### What is expected
Please restate, word for word, the lines below that begin at the one with "tilt_deg: -2.0" and end at the one with "focal_mm: 1.57". Leave out all other lines.

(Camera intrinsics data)

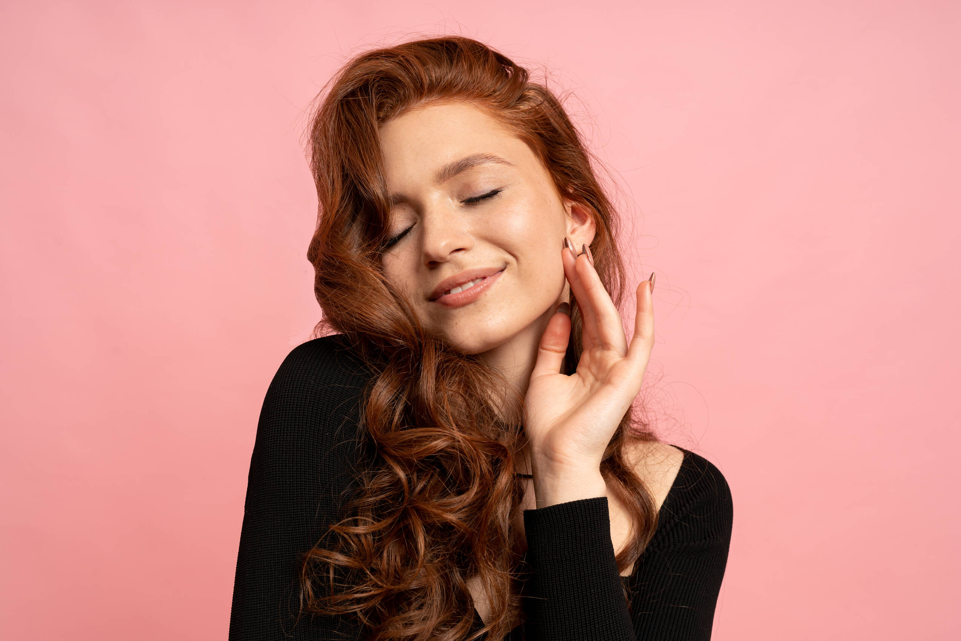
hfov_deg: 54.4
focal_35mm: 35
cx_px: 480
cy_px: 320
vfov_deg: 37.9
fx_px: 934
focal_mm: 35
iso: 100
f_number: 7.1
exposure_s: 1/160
* * *
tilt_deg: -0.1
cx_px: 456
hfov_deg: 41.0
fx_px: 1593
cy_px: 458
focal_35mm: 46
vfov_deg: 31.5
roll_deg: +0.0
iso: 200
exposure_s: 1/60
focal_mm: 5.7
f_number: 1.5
* * *
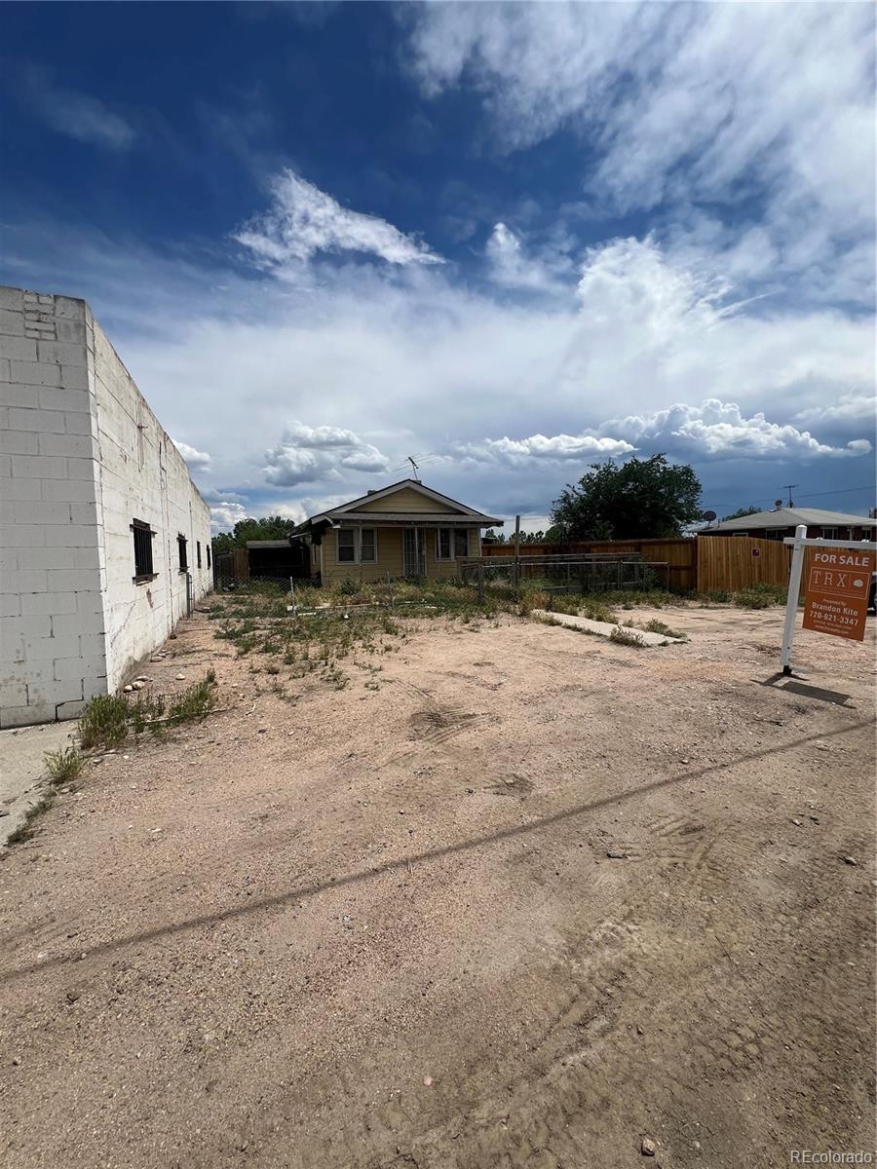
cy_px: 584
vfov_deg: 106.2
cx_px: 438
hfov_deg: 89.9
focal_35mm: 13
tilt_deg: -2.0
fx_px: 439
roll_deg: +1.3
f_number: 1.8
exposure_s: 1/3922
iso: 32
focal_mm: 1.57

### Exercise answer
tilt_deg: -2.0
fx_px: 439
roll_deg: +1.3
f_number: 1.8
exposure_s: 1/3922
iso: 32
focal_mm: 1.57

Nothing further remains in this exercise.